• _Text segment_:
On Tue, 14 Dec 2010 13:51:50 -0500, so <s...@so.do> wrote:

Any idea how this can be 'solved' or do we need to continue doing things like this? My naive instinct is to use the declaration order to determine a match (first one to match wins), but that kind of goes against other overloads in D.

One big plus of current solution is that everything you need for that specialization lies in the signature. I can't see another approach that scales better at this. If scaling for constraints is something important.

In:
void foo(R)(R r) if(isRandomAccessRange!R) {...}
void foo(R)(R r) if(isInputRange!R && !isRandomAccessRange!R) {...}

void foo(R)(R r) if(isInputRange!R && !isRandomAccessRange!R) {...}
We can deduce it is equal to:
void foo(R)(R r) if(isInputRange!R) {...}

For single/two constraints it isn't hard, when things get ugly determining what means what is not quite easy as far as i can see.
Just consider if your first specialization had two constraints.

On the contrary, I think it scales very poorly from a function-writer point of view.

Let's say I wanted to add a version that implements a specialization for forward ranges, I now have to modify the constraint on the one that does input ranges. This is opposite to how derived classes or specialized overloads work, I just define the specialization, and if it doesn't match it falls back to the default.

Imagine now if I wanted to define a foo that worked only on my specific range, I now have to go back and modify the constraints of all the other functions. What if I don't have control over that module?

• _Available data_:

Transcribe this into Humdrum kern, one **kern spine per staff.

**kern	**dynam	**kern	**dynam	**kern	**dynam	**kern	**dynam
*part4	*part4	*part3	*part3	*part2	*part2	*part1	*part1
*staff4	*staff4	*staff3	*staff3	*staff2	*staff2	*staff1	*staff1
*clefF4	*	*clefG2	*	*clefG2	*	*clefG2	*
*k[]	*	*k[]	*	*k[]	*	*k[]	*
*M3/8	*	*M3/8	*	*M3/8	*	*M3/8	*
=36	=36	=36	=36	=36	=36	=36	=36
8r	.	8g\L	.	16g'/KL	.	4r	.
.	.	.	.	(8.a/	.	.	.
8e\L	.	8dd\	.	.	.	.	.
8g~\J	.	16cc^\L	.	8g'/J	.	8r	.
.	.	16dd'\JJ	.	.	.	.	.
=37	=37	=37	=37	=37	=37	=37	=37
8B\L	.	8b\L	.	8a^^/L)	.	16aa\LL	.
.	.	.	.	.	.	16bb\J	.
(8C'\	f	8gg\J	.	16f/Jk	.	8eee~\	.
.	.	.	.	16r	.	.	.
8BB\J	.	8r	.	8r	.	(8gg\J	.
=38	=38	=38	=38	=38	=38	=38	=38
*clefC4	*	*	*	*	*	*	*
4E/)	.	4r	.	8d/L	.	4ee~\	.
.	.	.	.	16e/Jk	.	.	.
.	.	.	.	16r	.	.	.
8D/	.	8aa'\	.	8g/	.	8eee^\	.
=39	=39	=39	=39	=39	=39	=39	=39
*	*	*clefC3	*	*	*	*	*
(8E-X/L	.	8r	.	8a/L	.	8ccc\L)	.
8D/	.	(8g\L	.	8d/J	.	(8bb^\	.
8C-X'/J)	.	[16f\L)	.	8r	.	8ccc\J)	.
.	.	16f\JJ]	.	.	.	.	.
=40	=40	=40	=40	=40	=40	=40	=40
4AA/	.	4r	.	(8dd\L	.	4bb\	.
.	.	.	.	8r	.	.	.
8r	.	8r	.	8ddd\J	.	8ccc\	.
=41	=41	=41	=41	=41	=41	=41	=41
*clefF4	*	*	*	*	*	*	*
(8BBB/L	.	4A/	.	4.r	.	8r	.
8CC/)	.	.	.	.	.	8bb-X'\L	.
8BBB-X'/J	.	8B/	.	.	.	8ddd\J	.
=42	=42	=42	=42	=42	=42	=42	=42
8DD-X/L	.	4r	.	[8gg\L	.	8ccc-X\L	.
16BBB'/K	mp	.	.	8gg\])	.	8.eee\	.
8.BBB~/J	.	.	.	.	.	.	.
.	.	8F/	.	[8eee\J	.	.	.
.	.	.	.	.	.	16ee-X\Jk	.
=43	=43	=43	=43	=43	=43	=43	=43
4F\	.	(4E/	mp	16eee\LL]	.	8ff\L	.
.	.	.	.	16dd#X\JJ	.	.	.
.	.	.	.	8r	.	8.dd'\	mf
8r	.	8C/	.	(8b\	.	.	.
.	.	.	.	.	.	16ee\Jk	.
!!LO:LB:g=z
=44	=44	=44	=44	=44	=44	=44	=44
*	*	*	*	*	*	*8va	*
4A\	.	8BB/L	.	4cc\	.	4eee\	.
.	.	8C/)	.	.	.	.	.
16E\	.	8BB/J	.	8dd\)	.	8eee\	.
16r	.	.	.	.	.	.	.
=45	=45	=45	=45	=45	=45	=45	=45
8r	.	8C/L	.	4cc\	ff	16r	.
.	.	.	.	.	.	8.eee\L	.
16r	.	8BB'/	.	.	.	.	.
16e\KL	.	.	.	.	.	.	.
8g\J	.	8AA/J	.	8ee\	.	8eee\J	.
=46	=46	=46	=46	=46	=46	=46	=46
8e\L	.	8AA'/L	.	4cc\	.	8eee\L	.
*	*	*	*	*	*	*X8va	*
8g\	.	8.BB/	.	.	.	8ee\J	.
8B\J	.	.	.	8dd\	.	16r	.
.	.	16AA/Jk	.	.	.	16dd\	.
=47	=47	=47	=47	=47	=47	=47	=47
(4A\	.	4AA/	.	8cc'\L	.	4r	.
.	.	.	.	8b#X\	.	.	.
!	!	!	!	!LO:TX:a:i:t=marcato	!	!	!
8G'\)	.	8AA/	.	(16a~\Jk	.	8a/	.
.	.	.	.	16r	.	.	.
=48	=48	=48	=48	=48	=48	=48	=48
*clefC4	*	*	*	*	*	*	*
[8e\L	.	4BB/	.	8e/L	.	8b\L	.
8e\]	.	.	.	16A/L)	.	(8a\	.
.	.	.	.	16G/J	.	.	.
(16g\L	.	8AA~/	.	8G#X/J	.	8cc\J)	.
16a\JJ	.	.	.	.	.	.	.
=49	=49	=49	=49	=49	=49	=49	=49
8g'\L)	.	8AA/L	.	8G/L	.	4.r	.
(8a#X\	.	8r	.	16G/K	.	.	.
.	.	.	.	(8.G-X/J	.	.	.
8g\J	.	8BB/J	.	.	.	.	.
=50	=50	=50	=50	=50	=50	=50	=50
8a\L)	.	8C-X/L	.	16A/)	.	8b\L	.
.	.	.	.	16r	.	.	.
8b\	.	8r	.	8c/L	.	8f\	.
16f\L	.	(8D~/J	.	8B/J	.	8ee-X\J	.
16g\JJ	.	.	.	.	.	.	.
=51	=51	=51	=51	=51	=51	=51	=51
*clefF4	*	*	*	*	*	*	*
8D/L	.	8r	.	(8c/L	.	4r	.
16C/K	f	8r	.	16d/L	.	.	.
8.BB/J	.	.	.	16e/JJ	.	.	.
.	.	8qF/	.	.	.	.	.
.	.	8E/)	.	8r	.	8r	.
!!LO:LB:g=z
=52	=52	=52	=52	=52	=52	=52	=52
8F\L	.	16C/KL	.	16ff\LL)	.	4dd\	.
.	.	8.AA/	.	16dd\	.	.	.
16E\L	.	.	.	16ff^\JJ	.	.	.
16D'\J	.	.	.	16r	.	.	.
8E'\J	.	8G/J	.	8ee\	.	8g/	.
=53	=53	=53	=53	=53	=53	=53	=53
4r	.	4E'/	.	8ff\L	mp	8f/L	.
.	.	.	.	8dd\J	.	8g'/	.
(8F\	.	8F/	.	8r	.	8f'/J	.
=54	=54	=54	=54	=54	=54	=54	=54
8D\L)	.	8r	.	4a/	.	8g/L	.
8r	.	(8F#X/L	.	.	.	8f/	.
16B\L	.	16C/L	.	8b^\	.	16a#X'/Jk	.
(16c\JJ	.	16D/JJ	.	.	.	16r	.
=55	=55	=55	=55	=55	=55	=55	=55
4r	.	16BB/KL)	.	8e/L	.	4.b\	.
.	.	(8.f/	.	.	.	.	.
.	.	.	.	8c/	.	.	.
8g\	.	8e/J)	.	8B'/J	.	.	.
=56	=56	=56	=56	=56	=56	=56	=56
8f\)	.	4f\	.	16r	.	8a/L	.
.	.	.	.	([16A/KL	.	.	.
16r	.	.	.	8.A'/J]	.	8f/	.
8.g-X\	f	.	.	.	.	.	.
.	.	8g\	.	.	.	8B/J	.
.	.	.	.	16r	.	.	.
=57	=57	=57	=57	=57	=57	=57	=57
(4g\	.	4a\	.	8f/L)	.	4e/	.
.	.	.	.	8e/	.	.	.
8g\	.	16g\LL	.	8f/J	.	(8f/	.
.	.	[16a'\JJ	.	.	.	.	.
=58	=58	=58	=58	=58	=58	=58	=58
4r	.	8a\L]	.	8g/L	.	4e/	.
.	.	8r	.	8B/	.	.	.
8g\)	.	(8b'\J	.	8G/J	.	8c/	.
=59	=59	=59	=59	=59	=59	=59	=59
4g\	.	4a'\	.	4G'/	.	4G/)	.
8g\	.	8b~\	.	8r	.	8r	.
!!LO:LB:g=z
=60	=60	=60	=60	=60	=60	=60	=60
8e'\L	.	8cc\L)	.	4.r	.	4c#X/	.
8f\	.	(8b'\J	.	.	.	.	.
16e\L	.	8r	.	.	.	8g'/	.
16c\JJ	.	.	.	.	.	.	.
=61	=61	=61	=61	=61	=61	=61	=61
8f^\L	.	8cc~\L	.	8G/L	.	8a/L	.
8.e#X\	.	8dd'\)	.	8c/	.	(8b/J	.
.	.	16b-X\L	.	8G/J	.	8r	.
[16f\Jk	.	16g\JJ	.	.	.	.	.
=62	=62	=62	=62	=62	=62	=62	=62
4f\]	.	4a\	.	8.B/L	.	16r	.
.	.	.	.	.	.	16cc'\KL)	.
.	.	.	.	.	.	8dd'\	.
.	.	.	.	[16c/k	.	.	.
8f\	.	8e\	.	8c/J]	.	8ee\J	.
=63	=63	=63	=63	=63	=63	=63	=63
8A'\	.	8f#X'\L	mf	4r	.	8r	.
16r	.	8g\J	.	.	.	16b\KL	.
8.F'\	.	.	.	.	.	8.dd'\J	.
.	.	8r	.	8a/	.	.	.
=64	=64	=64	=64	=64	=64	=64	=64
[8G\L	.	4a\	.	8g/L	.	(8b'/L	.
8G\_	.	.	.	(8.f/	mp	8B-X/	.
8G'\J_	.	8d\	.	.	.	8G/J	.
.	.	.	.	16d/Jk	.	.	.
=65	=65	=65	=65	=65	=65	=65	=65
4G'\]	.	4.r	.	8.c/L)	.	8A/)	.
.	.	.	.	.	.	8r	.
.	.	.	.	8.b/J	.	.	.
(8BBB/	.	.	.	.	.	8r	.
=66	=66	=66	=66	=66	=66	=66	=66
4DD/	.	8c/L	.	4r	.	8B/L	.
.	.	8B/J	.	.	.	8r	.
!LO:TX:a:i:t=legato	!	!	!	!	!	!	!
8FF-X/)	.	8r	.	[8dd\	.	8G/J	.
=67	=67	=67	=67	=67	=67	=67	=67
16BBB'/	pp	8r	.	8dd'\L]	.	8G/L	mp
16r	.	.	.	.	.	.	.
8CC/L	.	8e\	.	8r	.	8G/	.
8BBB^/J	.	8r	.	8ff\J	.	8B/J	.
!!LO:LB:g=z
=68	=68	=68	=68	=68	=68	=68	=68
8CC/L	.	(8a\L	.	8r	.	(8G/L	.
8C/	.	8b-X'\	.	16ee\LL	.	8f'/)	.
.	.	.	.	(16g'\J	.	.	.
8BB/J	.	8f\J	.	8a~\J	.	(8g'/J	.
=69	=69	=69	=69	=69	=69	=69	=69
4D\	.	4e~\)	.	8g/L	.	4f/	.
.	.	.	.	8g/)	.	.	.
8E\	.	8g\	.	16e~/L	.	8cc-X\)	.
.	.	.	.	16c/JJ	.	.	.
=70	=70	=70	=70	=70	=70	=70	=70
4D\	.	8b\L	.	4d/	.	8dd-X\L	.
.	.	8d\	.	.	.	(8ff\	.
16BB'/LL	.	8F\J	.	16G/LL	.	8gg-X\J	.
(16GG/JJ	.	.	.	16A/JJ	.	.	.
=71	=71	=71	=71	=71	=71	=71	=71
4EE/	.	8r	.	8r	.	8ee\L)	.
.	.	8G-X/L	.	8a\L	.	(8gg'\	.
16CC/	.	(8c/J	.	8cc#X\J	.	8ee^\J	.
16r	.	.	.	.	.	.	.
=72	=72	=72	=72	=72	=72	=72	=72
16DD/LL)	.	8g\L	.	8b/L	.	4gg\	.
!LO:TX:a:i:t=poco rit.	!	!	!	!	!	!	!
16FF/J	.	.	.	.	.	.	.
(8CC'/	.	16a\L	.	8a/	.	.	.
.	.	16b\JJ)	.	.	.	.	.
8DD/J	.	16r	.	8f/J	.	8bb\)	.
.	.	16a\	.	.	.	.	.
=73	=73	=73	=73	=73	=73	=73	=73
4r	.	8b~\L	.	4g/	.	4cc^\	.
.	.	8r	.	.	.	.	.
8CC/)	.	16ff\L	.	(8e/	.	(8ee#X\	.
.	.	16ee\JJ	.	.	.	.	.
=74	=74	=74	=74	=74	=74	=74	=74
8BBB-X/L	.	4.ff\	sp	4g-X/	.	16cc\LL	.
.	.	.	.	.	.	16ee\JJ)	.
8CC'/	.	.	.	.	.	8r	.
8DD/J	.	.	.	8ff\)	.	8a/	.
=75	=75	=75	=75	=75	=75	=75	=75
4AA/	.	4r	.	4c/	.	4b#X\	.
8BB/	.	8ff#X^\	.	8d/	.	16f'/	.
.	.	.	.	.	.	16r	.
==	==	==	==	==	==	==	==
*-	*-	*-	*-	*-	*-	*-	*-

• _Required actions_:
[1] In the D template-constraint discussion, what must be changed to add a specialization for forward ranges?
[2] Retype the section of the D template-constraint discussion starting with "One big plus" and going on through "is something important.".
Answer from the D template-constraint discussion alone.

• _Task responses_:
[1] The constraint on the version that handles input ranges.

[2]
One big plus of current solution is that everything you need for that specialization lies in the signature. I can't see another approach that scales better at this. If scaling for constraints is something important.